** Start **
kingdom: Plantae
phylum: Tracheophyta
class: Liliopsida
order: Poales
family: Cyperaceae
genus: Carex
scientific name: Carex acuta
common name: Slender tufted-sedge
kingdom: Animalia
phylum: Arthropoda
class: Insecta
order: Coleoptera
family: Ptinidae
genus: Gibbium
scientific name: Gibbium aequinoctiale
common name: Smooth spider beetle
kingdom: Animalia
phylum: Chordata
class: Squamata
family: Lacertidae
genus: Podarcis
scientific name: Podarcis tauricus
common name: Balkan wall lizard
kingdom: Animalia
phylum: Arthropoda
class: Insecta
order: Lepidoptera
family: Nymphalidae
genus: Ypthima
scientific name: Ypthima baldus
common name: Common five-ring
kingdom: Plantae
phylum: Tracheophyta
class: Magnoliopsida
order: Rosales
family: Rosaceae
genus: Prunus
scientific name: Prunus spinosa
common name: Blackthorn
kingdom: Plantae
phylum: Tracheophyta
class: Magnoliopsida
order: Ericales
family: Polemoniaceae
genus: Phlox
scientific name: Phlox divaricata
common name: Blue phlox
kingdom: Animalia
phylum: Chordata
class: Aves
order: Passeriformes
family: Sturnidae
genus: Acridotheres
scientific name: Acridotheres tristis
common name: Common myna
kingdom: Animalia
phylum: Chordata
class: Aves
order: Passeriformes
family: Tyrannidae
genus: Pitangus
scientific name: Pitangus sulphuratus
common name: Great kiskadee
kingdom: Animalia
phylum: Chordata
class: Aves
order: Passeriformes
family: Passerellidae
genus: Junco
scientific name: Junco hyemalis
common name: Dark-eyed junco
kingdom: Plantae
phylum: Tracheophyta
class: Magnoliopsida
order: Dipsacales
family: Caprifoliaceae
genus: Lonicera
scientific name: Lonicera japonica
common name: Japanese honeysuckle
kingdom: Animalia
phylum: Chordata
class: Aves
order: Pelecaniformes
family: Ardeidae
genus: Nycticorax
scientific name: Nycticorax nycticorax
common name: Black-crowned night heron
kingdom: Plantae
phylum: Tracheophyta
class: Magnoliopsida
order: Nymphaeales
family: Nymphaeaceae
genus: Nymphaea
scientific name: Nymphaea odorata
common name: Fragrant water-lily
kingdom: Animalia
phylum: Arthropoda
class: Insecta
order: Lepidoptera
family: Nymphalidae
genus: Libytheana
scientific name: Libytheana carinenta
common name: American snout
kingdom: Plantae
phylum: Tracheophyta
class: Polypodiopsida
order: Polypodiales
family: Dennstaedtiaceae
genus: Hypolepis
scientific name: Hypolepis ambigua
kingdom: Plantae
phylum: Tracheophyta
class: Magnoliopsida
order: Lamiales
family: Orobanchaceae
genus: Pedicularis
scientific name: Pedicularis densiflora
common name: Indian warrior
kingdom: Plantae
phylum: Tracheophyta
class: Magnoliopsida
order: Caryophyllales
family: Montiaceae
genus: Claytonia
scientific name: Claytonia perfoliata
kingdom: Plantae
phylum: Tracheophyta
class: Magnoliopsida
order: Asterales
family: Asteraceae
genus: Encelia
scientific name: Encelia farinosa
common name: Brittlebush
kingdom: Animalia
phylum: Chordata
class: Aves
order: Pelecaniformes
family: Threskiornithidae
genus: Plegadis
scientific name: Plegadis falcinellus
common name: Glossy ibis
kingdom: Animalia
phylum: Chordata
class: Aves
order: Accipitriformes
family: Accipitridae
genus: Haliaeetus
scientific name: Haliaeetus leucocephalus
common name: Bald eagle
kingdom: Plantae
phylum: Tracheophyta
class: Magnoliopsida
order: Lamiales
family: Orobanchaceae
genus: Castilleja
** End **
What to work on: Reproduce every line of the entries above, character for character, from the first entry through the last.

Written reply:
kingdom: Plantae
phylum: Tracheophyta
class: Liliopsida
order: Poales
family: Cyperaceae
genus: Carex
scientific name: Carex acuta
common name: Slender tufted-sedge
kingdom: Animalia
phylum: Arthropoda
class: Insecta
order: Coleoptera
family: Ptinidae
genus: Gibbium
scientific name: Gibbium aequinoctiale
common name: Smooth spider beetle
kingdom: Animalia
phylum: Chordata
class: Squamata
family: Lacertidae
genus: Podarcis
scientific name: Podarcis tauricus
common name: Balkan wall lizard
kingdom: Animalia
phylum: Arthropoda
class: Insecta
order: Lepidoptera
family: Nymphalidae
genus: Ypthima
scientific name: Ypthima baldus
common name: Common five-ring
kingdom: Plantae
phylum: Tracheophyta
class: Magnoliopsida
order: Rosales
family: Rosaceae
genus: Prunus
scientific name: Prunus spinosa
common name: Blackthorn
kingdom: Plantae
phylum: Tracheophyta
class: Magnoliopsida
order: Ericales
family: Polemoniaceae
genus: Phlox
scientific name: Phlox divaricata
common name: Blue phlox
kingdom: Animalia
phylum: Chordata
class: Aves
order: Passeriformes
family: Sturnidae
genus: Acridotheres
scientific name: Acridotheres tristis
common name: Common myna
kingdom: Animalia
phylum: Chordata
class: Aves
order: Passeriformes
family: Tyrannidae
genus: Pitangus
scientific name: Pitangus sulphuratus
common name: Great kiskadee
kingdom: Animalia
phylum: Chordata
class: Aves
order: Passeriformes
family: Passerellidae
genus: Junco
scientific name: Junco hyemalis
common name: Dark-eyed junco
kingdom: Plantae
phylum: Tracheophyta
class: Magnoliopsida
order: Dipsacales
family: Caprifoliaceae
genus: Lonicera
scientific name: Lonicera japonica
common name: Japanese honeysuckle
kingdom: Animalia
phylum: Chordata
class: Aves
order: Pelecaniformes
family: Ardeidae
genus: Nycticorax
scientific name: Nycticorax nycticorax
common name: Black-crowned night heron
kingdom: Plantae
phylum: Tracheophyta
class: Magnoliopsida
order: Nymphaeales
family: Nymphaeaceae
genus: Nymphaea
scientific name: Nymphaea odorata
common name: Fragrant water-lily
kingdom: Animalia
phylum: Arthropoda
class: Insecta
order: Lepidoptera
family: Nymphalidae
genus: Libytheana
scientific name: Libytheana carinenta
common name: American snout
kingdom: Plantae
phylum: Tracheophyta
class: Polypodiopsida
order: Polypodiales
family: Dennstaedtiaceae
genus: Hypolepis
scientific name: Hypolepis ambigua
kingdom: Plantae
phylum: Tracheophyta
class: Magnoliopsida
order: Lamiales
family: Orobanchaceae
genus: Pedicularis
scientific name: Pedicularis densiflora
common name: Indian warrior
kingdom: Plantae
phylum: Tracheophyta
class: Magnoliopsida
order: Caryophyllales
family: Montiaceae
genus: Claytonia
scientific name: Claytonia perfoliata
kingdom: Plantae
phylum: Tracheophyta
class: Magnoliopsida
order: Asterales
family: Asteraceae
genus: Encelia
scientific name: Encelia farinosa
common name: Brittlebush
kingdom: Animalia
phylum: Chordata
class: Aves
order: Pelecaniformes
family: Threskiornithidae
genus: Plegadis
scientific name: Plegadis falcinellus
common name: Glossy ibis
kingdom: Animalia
phylum: Chordata
class: Aves
order: Accipitriformes
family: Accipitridae
genus: Haliaeetus
scientific name: Haliaeetus leucocephalus
common name: Bald eagle
kingdom: Plantae
phylum: Tracheophyta
class: Magnoliopsida
order: Lamiales
family: Orobanchaceae
genus: Castilleja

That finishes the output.